In brief overall summary there is provided a data processing apparatus and method. The data processing apparatus comprises a plurality of processing elements connected via a network arranged on a single chip to form a spatial architecture. Each processing element comprising processing circuitry to perform processing operations and memory control circuitry to perform data transfer operations and to issue data transfer requests for requested data to the network. The memory control circuitry is configured to monitor the network to retrieve the requested data from the network. Each processing element is further provided with local storage circuitry comprising a plurality of local storage sectors to store data associated with the processing operations, and auxiliary memory control circuitry to monitor the network to detect stalled data. The auxiliary memory control circuitry is configured to transfer the stalled data from the network to an auxiliary storage buffer dynamically selected from amongst the plurality of local storage sectors.

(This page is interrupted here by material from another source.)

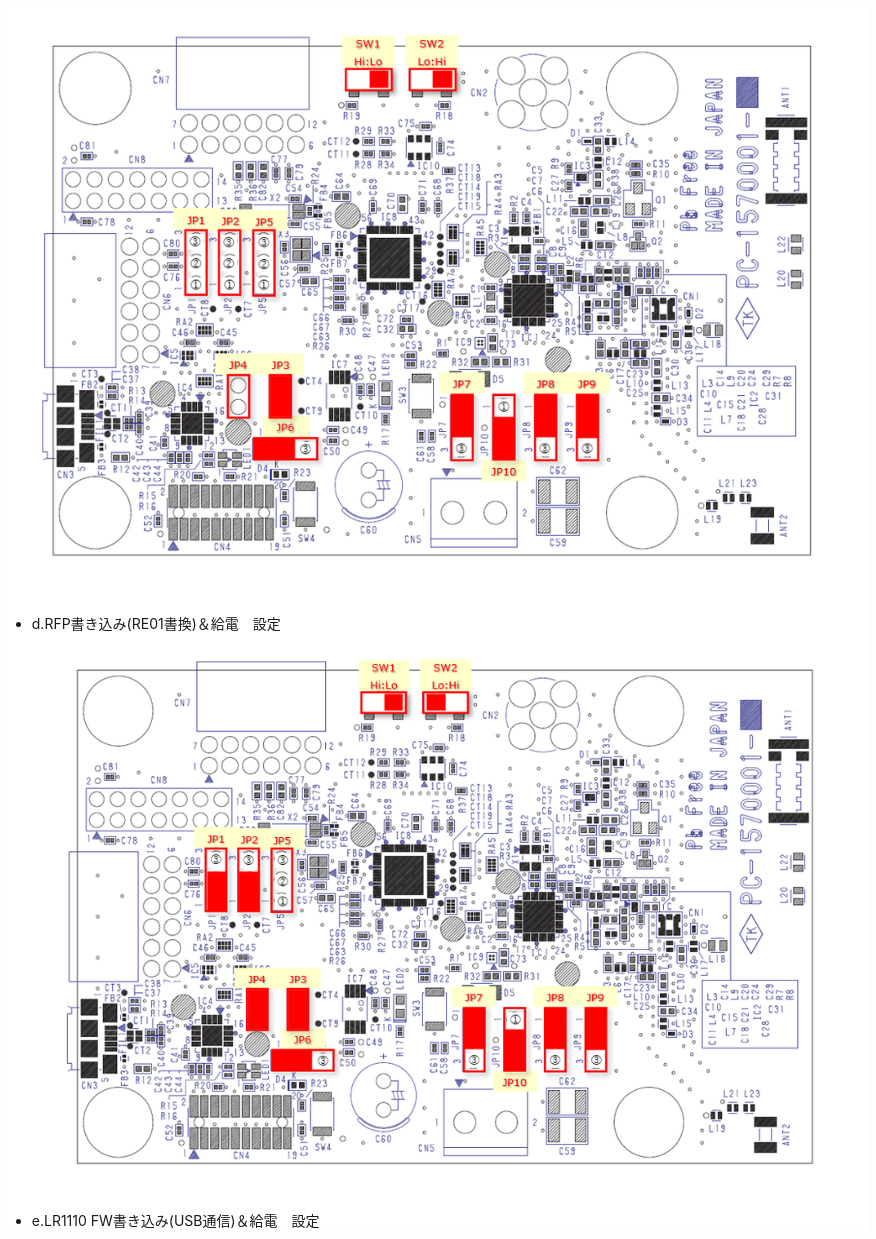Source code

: ![0c.USBpsupply.png](img/0c.USBpsupply.png)   
- d.RFP書き込み(RE01書換)＆給電　設定
![0d.RFPwrite_psupply.png](img/0d.RFPwrite_psupply.png)   
- e.LR1110 FW書き込み(USB通信)＆給電　設定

In the present application, the words “configured to...” are used to mean that an element of an apparatus has a configuration able to carry out the defined operation. In this context, a “configuration” means an arrangement or manner of interconnection of hardware or software. For example, the apparatus may have dedicated hardware which provides the defined operation, or a processor or other processing device may be programmed to perform the function. “Configured to” does not imply that the apparatus element needs to be changed in any way in order to provide the defined operation. Although illustrative embodiments have been described in detail herein with reference to the accompanying drawings, it is to be understood that the invention is not limited to those precise embodiments, and that various changes, additions and modifications can be effected therein by one skilled in the art without departing from the scope and spirit of the invention as defined by the appended claims. For example, various combinations of the features of the dependent claims could be made with the features of the independent claims without departing from the scope of the present invention.